What you need to do: Show each line of the data below in which "ankle" occurs.

Start of Given entries

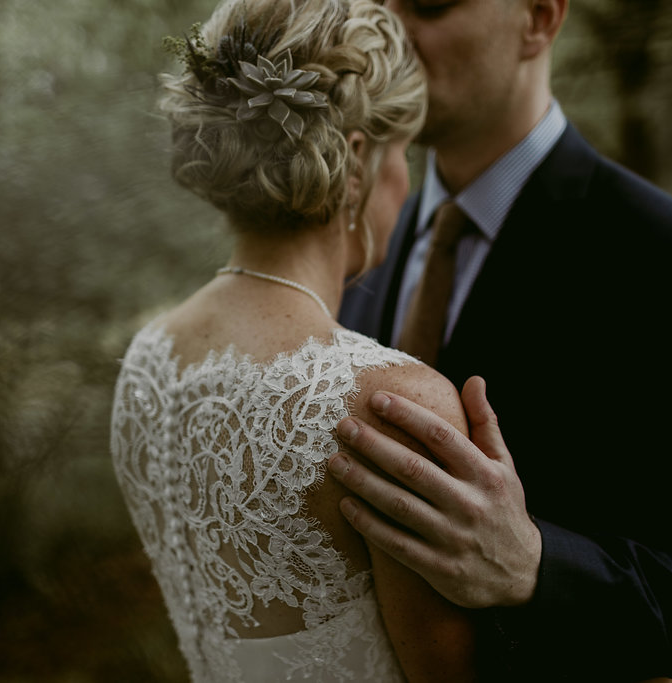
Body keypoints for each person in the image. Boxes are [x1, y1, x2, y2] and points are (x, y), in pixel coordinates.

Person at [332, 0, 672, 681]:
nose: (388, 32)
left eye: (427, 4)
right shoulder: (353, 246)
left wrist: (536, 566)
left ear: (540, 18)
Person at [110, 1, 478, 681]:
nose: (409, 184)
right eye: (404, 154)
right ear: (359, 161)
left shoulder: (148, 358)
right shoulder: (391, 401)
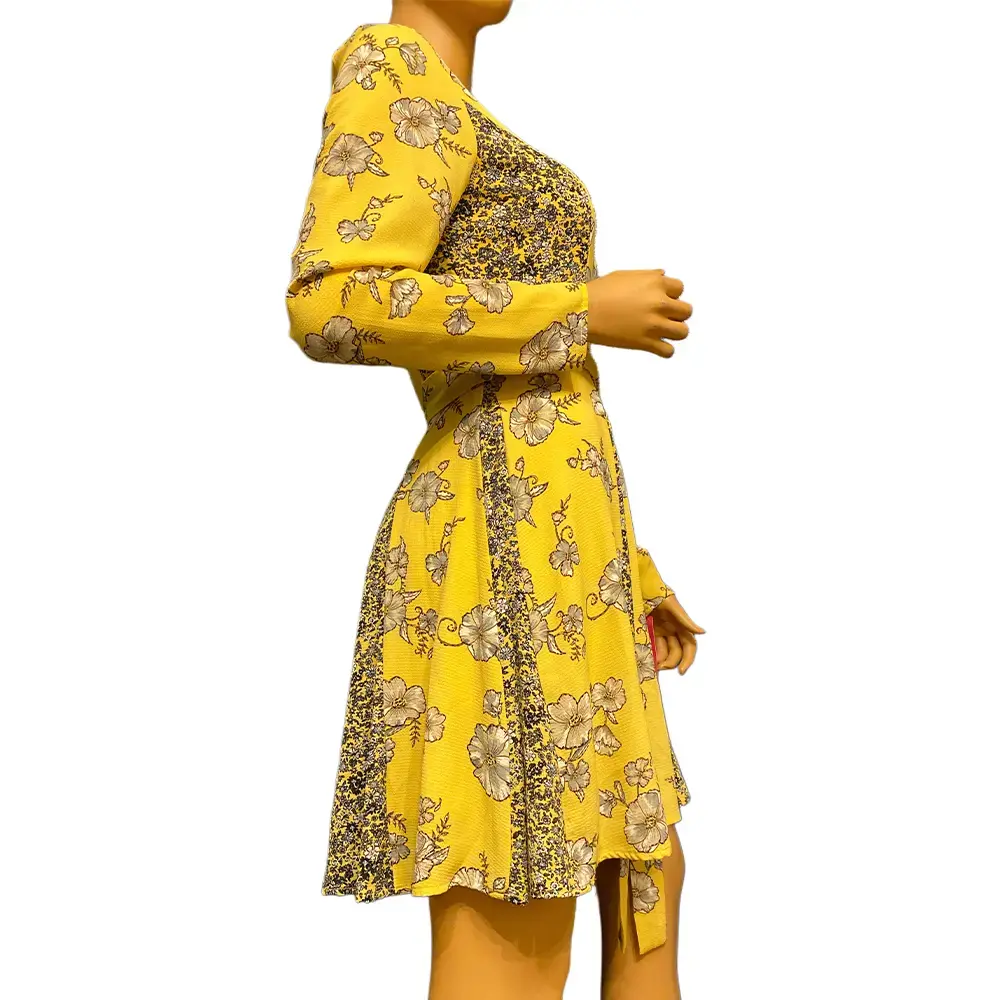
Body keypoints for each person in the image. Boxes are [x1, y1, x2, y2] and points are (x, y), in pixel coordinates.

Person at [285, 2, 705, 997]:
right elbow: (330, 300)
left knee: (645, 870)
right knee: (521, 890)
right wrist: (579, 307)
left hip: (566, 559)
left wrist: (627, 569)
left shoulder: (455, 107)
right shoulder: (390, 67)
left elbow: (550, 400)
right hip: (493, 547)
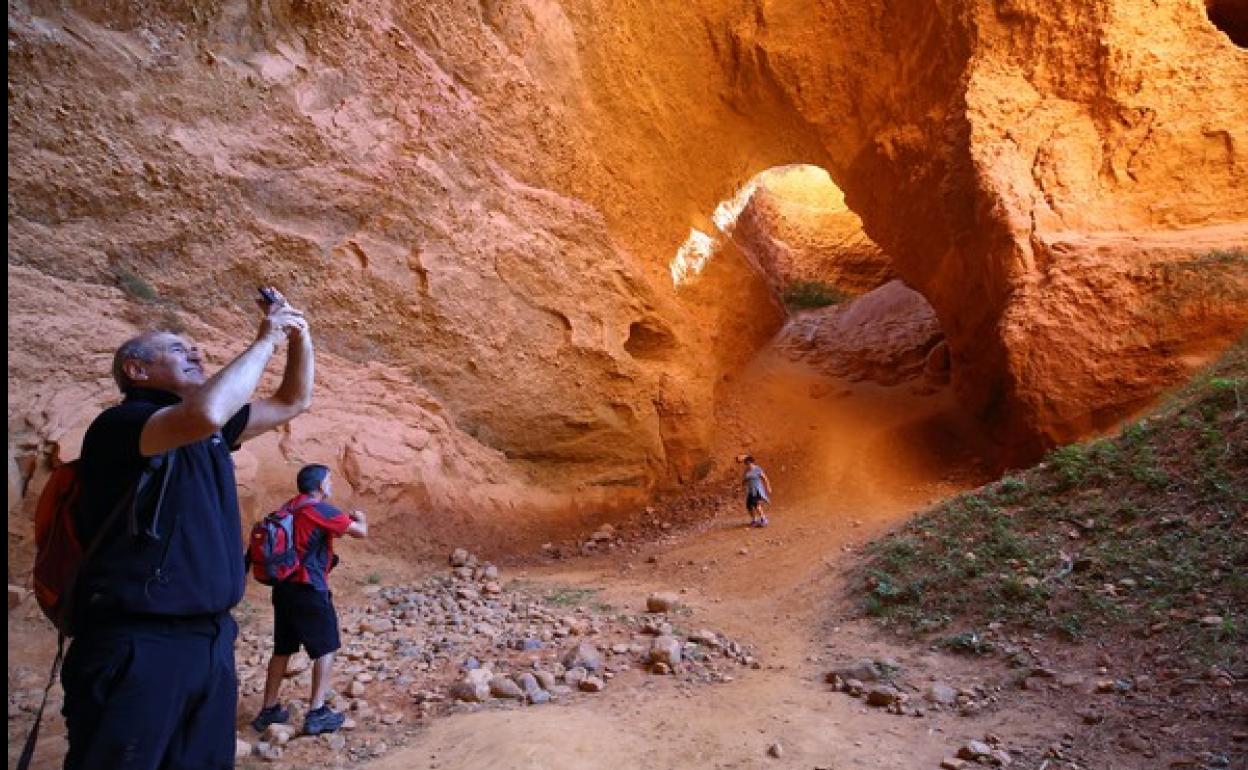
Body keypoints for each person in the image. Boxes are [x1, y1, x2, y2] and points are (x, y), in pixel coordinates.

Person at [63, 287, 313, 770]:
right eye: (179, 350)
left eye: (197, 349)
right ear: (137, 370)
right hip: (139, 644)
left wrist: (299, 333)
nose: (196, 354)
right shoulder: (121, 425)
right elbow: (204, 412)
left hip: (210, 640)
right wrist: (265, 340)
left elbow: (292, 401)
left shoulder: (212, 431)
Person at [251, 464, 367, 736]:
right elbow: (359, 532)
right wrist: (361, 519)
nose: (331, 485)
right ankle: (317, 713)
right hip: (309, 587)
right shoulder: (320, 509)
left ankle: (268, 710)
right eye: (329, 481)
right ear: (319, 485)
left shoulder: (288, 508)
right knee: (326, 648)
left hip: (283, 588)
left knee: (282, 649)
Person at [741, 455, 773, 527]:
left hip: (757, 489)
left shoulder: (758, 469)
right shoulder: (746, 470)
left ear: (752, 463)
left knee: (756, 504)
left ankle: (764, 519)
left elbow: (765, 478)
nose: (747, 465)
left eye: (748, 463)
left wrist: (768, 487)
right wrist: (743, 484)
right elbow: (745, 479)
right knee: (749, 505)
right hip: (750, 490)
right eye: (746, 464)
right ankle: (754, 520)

End of Given entries
Start of Given entries

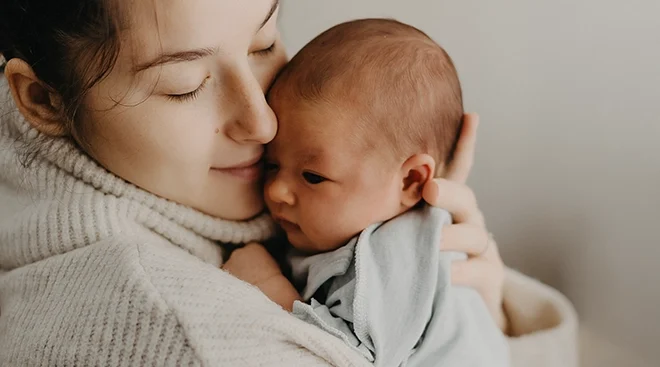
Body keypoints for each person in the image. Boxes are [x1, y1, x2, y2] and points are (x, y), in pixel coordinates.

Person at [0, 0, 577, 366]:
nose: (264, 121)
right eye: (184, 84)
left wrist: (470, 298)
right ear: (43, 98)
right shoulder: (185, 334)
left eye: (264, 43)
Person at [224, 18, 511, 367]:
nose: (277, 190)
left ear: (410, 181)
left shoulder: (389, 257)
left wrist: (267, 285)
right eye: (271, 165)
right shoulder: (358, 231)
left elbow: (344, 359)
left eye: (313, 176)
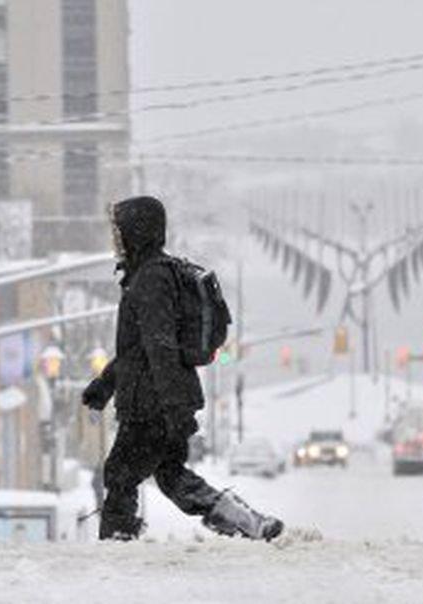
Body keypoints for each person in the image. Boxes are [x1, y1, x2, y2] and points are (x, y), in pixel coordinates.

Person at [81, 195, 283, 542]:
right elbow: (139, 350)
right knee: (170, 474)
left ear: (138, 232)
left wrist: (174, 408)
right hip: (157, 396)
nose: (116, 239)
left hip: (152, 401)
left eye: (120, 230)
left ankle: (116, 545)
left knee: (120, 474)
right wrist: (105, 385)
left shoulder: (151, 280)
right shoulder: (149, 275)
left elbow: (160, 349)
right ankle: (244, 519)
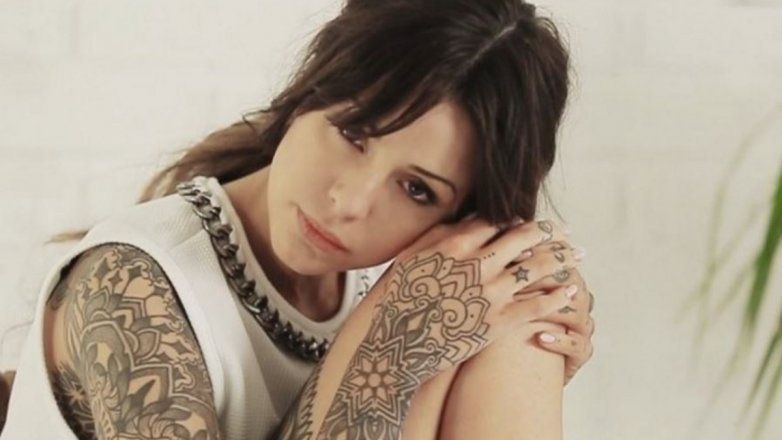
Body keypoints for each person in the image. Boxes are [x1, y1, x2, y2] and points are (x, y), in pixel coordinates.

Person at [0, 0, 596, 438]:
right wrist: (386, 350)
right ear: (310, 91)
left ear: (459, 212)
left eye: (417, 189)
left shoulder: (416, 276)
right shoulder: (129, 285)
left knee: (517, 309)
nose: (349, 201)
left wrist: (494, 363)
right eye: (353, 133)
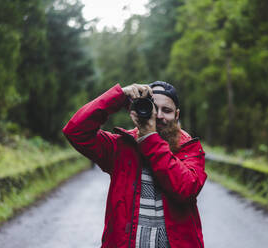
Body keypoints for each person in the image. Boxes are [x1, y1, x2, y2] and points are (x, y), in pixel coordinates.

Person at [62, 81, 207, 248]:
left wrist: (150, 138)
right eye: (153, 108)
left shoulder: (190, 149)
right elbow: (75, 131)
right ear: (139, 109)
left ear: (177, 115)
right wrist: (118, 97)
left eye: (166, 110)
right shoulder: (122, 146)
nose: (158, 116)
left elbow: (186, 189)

End of Given entries

Task output:
right ankle: (317, 713)
left ankle: (268, 710)
left ankle: (764, 519)
right ankle: (754, 520)
left ankle: (116, 545)
right ankle: (244, 519)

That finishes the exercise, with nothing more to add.